Directions for this task
Which lines below contain the word "truth"? Copy each one.

● ● ● ●

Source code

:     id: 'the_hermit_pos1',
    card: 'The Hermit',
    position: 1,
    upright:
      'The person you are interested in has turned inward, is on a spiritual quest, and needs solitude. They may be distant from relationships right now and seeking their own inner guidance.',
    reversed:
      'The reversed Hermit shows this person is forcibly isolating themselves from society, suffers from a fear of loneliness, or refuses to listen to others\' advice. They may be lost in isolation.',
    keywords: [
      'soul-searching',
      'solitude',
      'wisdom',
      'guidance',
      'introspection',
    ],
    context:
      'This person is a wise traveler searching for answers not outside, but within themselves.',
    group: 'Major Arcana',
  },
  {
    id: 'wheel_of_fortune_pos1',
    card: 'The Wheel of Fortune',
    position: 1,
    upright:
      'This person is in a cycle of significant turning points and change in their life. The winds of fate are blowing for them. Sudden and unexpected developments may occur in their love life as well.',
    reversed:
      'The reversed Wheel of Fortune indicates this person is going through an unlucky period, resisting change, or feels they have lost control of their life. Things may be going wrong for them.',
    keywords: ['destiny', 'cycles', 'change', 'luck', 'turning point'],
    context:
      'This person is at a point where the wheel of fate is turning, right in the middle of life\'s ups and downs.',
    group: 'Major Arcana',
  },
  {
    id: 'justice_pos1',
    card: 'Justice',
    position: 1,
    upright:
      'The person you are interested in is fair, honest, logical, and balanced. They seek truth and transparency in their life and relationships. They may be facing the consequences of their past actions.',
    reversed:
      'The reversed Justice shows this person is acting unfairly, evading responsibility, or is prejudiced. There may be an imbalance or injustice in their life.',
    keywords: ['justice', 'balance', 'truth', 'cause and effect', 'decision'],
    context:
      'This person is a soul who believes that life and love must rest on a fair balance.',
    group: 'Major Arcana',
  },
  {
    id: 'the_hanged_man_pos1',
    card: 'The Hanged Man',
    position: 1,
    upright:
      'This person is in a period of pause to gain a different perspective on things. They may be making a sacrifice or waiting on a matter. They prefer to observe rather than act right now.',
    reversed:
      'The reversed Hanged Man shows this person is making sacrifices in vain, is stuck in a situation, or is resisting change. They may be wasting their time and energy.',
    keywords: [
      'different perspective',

● ● ● ●

Solution to the problem
      'The person you are interested in is fair, honest, logical, and balanced. They seek truth and transparency in their life and relationships. They may be facing the consequences of their past actions.',
    keywords: ['justice', 'balance', 'truth', 'cause and effect', 'decision'],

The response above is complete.